Data records Block Start

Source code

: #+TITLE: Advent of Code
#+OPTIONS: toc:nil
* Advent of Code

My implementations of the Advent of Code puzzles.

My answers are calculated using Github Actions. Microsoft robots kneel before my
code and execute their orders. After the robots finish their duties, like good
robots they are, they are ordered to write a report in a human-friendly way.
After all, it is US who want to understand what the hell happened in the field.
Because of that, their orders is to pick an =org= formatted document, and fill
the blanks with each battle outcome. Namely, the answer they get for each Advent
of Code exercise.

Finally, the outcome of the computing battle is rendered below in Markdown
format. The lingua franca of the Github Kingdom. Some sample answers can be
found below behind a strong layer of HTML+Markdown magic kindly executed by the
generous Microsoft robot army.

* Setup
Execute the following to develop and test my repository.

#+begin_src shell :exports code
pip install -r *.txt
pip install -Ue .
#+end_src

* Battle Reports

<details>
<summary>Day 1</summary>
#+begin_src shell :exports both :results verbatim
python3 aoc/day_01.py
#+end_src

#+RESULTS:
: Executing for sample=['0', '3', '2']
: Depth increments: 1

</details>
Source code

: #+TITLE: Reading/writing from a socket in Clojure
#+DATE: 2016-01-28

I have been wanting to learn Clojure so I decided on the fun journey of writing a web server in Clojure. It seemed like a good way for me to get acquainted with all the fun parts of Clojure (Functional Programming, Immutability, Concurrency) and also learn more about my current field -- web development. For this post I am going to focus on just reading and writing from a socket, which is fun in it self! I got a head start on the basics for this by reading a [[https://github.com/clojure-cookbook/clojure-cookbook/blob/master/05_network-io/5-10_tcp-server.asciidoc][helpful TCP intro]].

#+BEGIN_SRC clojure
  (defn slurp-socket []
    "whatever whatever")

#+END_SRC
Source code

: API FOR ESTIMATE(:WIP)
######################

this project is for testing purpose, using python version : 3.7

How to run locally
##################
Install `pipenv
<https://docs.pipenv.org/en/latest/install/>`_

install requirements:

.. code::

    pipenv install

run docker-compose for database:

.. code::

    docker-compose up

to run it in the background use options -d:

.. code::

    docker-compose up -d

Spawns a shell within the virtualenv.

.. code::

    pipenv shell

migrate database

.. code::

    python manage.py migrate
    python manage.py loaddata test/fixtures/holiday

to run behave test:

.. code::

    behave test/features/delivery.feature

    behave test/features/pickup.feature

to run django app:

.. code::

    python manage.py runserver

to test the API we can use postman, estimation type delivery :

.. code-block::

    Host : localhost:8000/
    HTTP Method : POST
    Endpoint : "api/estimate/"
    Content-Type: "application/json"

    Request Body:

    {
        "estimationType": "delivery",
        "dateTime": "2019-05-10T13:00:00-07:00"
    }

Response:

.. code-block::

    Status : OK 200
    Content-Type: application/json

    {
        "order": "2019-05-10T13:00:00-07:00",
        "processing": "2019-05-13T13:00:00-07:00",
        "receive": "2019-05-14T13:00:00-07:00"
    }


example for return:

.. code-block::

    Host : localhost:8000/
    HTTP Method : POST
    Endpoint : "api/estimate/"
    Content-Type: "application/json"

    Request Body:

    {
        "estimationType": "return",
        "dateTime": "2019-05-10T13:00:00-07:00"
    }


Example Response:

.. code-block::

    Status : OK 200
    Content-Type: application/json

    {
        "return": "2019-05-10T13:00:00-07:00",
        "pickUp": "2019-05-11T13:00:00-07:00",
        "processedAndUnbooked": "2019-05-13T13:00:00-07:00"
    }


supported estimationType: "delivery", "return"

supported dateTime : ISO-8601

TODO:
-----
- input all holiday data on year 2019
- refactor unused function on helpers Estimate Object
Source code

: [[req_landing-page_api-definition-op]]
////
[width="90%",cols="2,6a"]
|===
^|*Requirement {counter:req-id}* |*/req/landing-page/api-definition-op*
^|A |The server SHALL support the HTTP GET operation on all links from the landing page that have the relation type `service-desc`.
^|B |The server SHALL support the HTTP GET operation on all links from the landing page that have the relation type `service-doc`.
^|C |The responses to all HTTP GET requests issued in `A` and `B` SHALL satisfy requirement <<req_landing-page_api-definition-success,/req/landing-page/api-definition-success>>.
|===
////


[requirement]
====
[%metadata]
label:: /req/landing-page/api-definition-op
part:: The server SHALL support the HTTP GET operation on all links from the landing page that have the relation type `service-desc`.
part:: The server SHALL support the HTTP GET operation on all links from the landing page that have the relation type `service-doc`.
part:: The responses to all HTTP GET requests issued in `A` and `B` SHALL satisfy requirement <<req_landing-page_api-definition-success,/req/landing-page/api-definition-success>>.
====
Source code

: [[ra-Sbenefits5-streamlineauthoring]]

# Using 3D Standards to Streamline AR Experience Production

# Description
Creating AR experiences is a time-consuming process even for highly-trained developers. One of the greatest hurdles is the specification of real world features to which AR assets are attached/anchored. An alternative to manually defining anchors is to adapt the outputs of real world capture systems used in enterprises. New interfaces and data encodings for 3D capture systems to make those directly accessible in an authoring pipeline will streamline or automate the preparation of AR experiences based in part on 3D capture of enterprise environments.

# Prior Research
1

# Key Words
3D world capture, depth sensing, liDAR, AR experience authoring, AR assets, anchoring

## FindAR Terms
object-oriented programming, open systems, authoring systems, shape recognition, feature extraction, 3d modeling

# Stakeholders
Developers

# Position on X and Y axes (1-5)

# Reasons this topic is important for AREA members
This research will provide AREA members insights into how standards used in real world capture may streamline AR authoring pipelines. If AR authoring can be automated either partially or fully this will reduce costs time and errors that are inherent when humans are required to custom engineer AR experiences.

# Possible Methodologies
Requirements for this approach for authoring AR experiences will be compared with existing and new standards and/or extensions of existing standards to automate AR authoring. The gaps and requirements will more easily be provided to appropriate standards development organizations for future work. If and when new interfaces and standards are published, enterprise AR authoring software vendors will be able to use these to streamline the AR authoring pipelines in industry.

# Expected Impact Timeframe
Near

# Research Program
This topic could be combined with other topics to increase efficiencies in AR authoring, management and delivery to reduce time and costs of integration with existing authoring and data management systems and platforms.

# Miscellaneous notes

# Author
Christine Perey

Data records Block End

## Exercise aim
Output the data in full, exactly as it stands.

## Exercise output
Source code

: #+TITLE: Advent of Code
#+OPTIONS: toc:nil
* Advent of Code

My implementations of the Advent of Code puzzles.

My answers are calculated using Github Actions. Microsoft robots kneel before my
code and execute their orders. After the robots finish their duties, like good
robots they are, they are ordered to write a report in a human-friendly way.
After all, it is US who want to understand what the hell happened in the field.
Because of that, their orders is to pick an =org= formatted document, and fill
the blanks with each battle outcome. Namely, the answer they get for each Advent
of Code exercise.

Finally, the outcome of the computing battle is rendered below in Markdown
format. The lingua franca of the Github Kingdom. Some sample answers can be
found below behind a strong layer of HTML+Markdown magic kindly executed by the
generous Microsoft robot army.

* Setup
Execute the following to develop and test my repository.

#+begin_src shell :exports code
pip install -r *.txt
pip install -Ue .
#+end_src

* Battle Reports

<details>
<summary>Day 1</summary>
#+begin_src shell :exports both :results verbatim
python3 aoc/day_01.py
#+end_src

#+RESULTS:
: Executing for sample=['0', '3', '2']
: Depth increments: 1

</details>
Source code

: #+TITLE: Reading/writing from a socket in Clojure
#+DATE: 2016-01-28

I have been wanting to learn Clojure so I decided on the fun journey of writing a web server in Clojure. It seemed like a good way for me to get acquainted with all the fun parts of Clojure (Functional Programming, Immutability, Concurrency) and also learn more about my current field -- web development. For this post I am going to focus on just reading and writing from a socket, which is fun in it self! I got a head start on the basics for this by reading a [[https://github.com/clojure-cookbook/clojure-cookbook/blob/master/05_network-io/5-10_tcp-server.asciidoc][helpful TCP intro]].

#+BEGIN_SRC clojure
  (defn slurp-socket []
    "whatever whatever")

#+END_SRC
Source code

: API FOR ESTIMATE(:WIP)
######################

this project is for testing purpose, using python version : 3.7

How to run locally
##################
Install `pipenv
<https://docs.pipenv.org/en/latest/install/>`_

install requirements:

.. code::

    pipenv install

run docker-compose for database:

.. code::

    docker-compose up

to run it in the background use options -d:

.. code::

    docker-compose up -d

Spawns a shell within the virtualenv.

.. code::

    pipenv shell

migrate database

.. code::

    python manage.py migrate
    python manage.py loaddata test/fixtures/holiday

to run behave test:

.. code::

    behave test/features/delivery.feature

    behave test/features/pickup.feature

to run django app:

.. code::

    python manage.py runserver

to test the API we can use postman, estimation type delivery :

.. code-block::

    Host : localhost:8000/
    HTTP Method : POST
    Endpoint : "api/estimate/"
    Content-Type: "application/json"

    Request Body:

    {
        "estimationType": "delivery",
        "dateTime": "2019-05-10T13:00:00-07:00"
    }

Response:

.. code-block::

    Status : OK 200
    Content-Type: application/json

    {
        "order": "2019-05-10T13:00:00-07:00",
        "processing": "2019-05-13T13:00:00-07:00",
        "receive": "2019-05-14T13:00:00-07:00"
    }


example for return:

.. code-block::

    Host : localhost:8000/
    HTTP Method : POST
    Endpoint : "api/estimate/"
    Content-Type: "application/json"

    Request Body:

    {
        "estimationType": "return",
        "dateTime": "2019-05-10T13:00:00-07:00"
    }


Example Response:

.. code-block::

    Status : OK 200
    Content-Type: application/json

    {
        "return": "2019-05-10T13:00:00-07:00",
        "pickUp": "2019-05-11T13:00:00-07:00",
        "processedAndUnbooked": "2019-05-13T13:00:00-07:00"
    }


supported estimationType: "delivery", "return"

supported dateTime : ISO-8601

TODO:
-----
- input all holiday data on year 2019
- refactor unused function on helpers Estimate Object
Source code

: [[req_landing-page_api-definition-op]]
////
[width="90%",cols="2,6a"]
|===
^|*Requirement {counter:req-id}* |*/req/landing-page/api-definition-op*
^|A |The server SHALL support the HTTP GET operation on all links from the landing page that have the relation type `service-desc`.
^|B |The server SHALL support the HTTP GET operation on all links from the landing page that have the relation type `service-doc`.
^|C |The responses to all HTTP GET requests issued in `A` and `B` SHALL satisfy requirement <<req_landing-page_api-definition-success,/req/landing-page/api-definition-success>>.
|===
////


[requirement]
====
[%metadata]
label:: /req/landing-page/api-definition-op
part:: The server SHALL support the HTTP GET operation on all links from the landing page that have the relation type `service-desc`.
part:: The server SHALL support the HTTP GET operation on all links from the landing page that have the relation type `service-doc`.
part:: The responses to all HTTP GET requests issued in `A` and `B` SHALL satisfy requirement <<req_landing-page_api-definition-success,/req/landing-page/api-definition-success>>.
====
Source code

: [[ra-Sbenefits5-streamlineauthoring]]

# Using 3D Standards to Streamline AR Experience Production

# Description
Creating AR experiences is a time-consuming process even for highly-trained developers. One of the greatest hurdles is the specification of real world features to which AR assets are attached/anchored. An alternative to manually defining anchors is to adapt the outputs of real world capture systems used in enterprises. New interfaces and data encodings for 3D capture systems to make those directly accessible in an authoring pipeline will streamline or automate the preparation of AR experiences based in part on 3D capture of enterprise environments.

# Prior Research
1

# Key Words
3D world capture, depth sensing, liDAR, AR experience authoring, AR assets, anchoring

## FindAR Terms
object-oriented programming, open systems, authoring systems, shape recognition, feature extraction, 3d modeling

# Stakeholders
Developers

# Position on X and Y axes (1-5)

# Reasons this topic is important for AREA members
This research will provide AREA members insights into how standards used in real world capture may streamline AR authoring pipelines. If AR authoring can be automated either partially or fully this will reduce costs time and errors that are inherent when humans are required to custom engineer AR experiences.

# Possible Methodologies
Requirements for this approach for authoring AR experiences will be compared with existing and new standards and/or extensions of existing standards to automate AR authoring. The gaps and requirements will more easily be provided to appropriate standards development organizations for future work. If and when new interfaces and standards are published, enterprise AR authoring software vendors will be able to use these to streamline the AR authoring pipelines in industry.

# Expected Impact Timeframe
Near

# Research Program
This topic could be combined with other topics to increase efficiencies in AR authoring, management and delivery to reduce time and costs of integration with existing authoring and data management systems and platforms.

# Miscellaneous notes

# Author
Christine Perey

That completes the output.